== Your assignment ==
Please copy out all lines of the entries that contain the word "roll".

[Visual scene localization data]
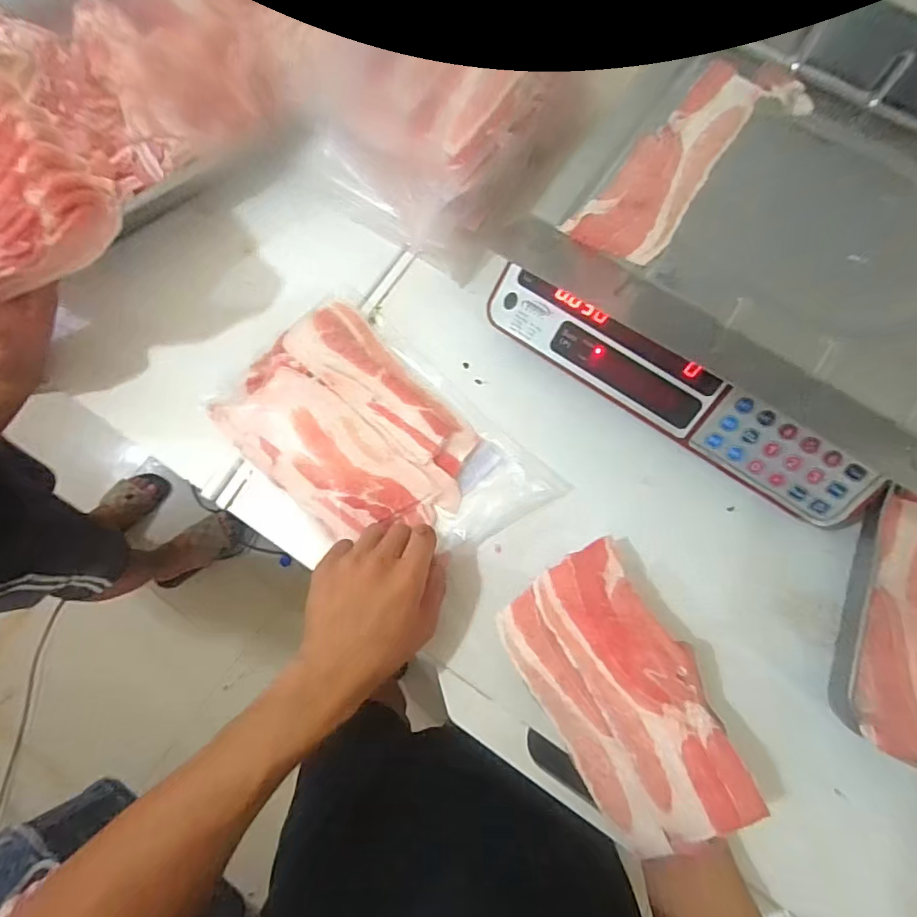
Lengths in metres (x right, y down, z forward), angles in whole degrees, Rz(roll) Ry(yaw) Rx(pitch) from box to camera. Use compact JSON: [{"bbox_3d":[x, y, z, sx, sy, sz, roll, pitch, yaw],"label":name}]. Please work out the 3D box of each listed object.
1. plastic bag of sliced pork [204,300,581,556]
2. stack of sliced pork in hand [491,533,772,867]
[{"bbox_3d":[-0.074,-0.012,0.464,0.273,0.024,0.171,42,78,11],"label":"plastic bag of sliced pork"},{"bbox_3d":[0.122,0.175,0.379,0.110,0.027,0.202,-30,76,-8],"label":"stack of sliced pork in hand"}]

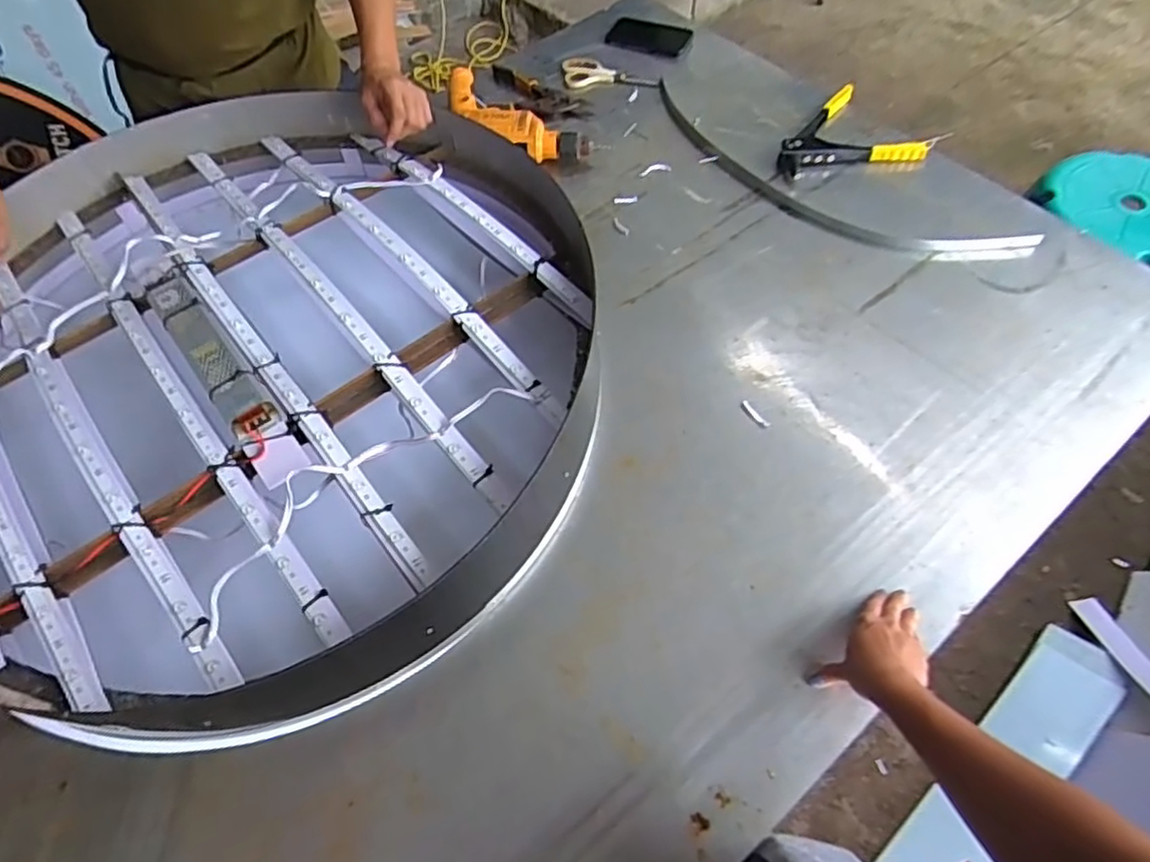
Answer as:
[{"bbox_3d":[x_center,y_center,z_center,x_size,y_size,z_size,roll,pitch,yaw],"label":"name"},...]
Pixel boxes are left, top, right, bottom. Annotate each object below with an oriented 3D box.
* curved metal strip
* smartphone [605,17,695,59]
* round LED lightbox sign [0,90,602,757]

== Answer for this exercise ==
Lengths in metres (x right, y down, z forward), angles in whole degrees, Rz(roll) Ry(yaw) Rx(pitch) from box to camera. Use compact JSON: [{"bbox_3d":[x, y, z, sx, sy, sz, roll, pitch, yaw],"label":name}]. Please work out the 3D box of each listed object.
[{"bbox_3d":[x_center,y_center,z_center,x_size,y_size,z_size,roll,pitch,yaw],"label":"name"},...]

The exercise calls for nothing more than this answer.